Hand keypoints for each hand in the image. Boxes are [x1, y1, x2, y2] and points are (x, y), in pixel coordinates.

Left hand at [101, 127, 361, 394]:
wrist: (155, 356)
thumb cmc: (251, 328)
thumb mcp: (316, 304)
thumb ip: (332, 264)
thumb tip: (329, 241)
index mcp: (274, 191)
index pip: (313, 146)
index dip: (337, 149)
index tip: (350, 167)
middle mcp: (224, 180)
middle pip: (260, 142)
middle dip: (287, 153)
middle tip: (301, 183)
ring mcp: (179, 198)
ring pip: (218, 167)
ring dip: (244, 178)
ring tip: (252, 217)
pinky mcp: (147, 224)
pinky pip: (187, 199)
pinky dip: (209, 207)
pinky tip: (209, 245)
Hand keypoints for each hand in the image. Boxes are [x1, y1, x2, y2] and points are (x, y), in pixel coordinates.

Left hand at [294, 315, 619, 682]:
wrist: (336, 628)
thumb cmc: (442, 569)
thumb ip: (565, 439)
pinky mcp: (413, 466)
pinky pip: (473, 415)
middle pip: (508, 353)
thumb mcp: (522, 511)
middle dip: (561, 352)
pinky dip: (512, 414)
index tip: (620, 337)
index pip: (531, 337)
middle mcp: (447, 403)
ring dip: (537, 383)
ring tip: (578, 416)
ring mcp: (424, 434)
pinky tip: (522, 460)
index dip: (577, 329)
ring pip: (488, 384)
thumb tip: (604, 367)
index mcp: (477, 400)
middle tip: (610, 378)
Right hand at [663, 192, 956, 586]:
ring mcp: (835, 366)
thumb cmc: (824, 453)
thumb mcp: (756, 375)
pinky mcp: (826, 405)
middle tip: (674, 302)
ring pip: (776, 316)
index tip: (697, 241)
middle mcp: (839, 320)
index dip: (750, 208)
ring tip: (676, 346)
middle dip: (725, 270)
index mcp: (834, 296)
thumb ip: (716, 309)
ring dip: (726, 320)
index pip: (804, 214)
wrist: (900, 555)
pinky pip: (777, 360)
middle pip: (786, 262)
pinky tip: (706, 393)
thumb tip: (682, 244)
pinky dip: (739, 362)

* * *

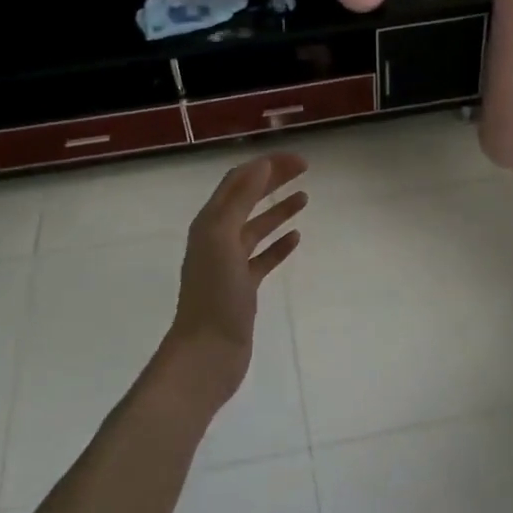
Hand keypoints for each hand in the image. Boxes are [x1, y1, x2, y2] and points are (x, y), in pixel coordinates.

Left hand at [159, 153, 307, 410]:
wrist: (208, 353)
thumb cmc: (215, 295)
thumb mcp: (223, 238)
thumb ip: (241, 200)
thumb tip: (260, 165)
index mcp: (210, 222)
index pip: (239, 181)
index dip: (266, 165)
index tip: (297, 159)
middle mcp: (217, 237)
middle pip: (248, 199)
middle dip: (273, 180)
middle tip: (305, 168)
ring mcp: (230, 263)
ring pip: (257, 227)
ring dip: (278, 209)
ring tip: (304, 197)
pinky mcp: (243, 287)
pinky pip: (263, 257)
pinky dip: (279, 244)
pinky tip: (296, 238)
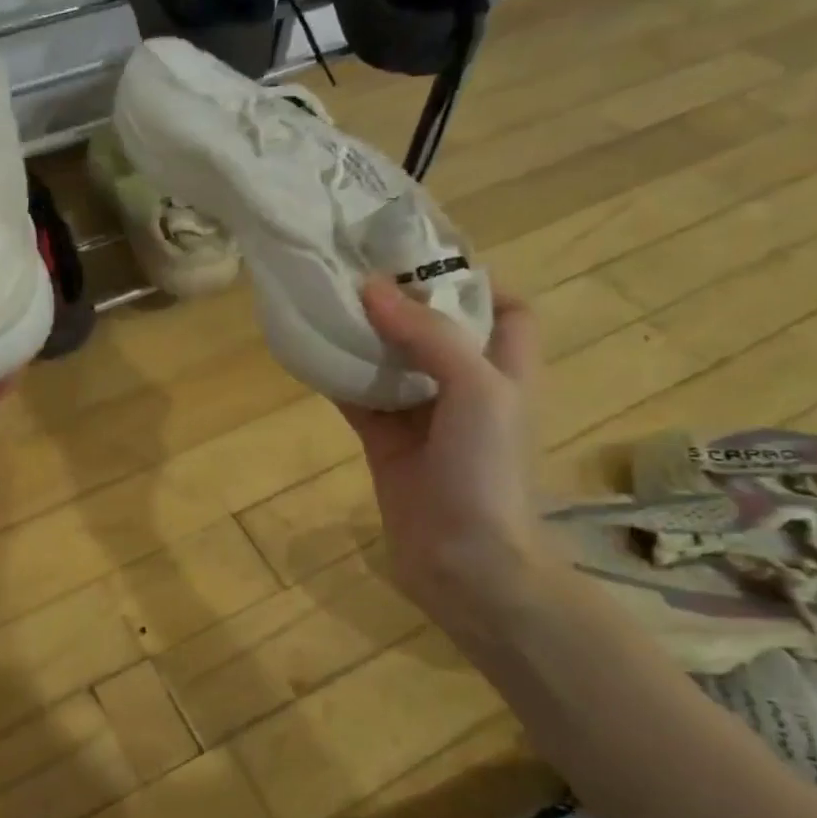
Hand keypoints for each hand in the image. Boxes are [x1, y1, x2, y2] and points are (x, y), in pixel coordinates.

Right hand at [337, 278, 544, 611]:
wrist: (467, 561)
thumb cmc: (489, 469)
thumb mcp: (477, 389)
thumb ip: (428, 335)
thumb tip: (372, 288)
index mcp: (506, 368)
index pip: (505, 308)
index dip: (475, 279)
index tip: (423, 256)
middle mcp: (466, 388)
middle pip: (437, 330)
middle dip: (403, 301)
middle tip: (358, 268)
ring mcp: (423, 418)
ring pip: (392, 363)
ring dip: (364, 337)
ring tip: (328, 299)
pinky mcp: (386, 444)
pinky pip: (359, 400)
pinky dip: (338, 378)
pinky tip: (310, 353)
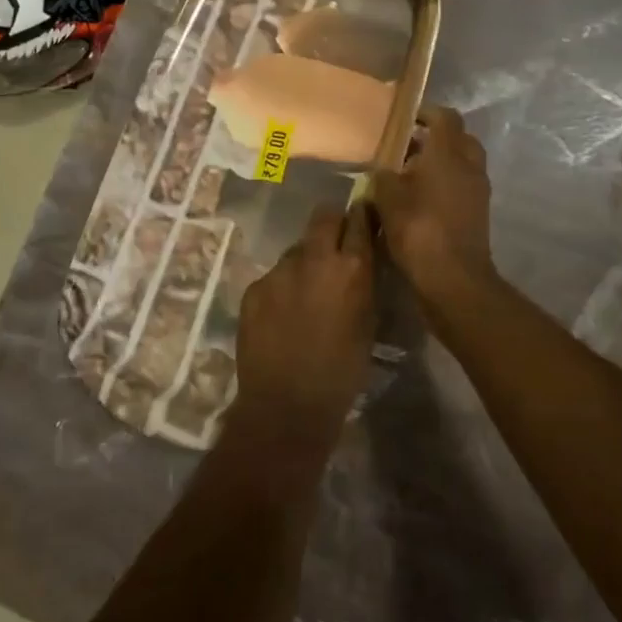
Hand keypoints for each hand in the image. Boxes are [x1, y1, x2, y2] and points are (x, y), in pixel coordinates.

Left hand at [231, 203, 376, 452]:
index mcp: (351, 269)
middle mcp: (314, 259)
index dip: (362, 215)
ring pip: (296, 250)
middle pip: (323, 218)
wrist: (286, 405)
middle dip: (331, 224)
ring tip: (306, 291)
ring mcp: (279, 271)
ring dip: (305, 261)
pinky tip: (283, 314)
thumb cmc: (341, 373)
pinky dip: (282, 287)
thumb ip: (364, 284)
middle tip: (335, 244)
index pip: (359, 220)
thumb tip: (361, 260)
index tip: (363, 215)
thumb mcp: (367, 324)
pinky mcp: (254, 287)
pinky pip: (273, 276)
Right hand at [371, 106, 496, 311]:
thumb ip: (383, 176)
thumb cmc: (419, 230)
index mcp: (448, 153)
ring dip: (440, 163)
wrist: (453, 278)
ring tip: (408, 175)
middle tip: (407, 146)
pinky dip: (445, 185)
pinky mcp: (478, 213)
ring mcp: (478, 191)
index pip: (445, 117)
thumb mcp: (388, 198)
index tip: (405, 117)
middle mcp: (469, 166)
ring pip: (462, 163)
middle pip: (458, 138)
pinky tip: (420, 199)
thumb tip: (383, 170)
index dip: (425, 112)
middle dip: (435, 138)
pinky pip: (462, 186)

Work required -
Would you please write out, exactly and with no other lines, the stretch of the listing above from the line containing "pinky tip: (420, 199)" through the line containing "pinky pip: (462, 186)"?

Solution below -
pinky tip: (420, 199)
thumb tip: (383, 170)
index dip: (425, 112)
middle dip: (435, 138)
pinky pip: (462, 186)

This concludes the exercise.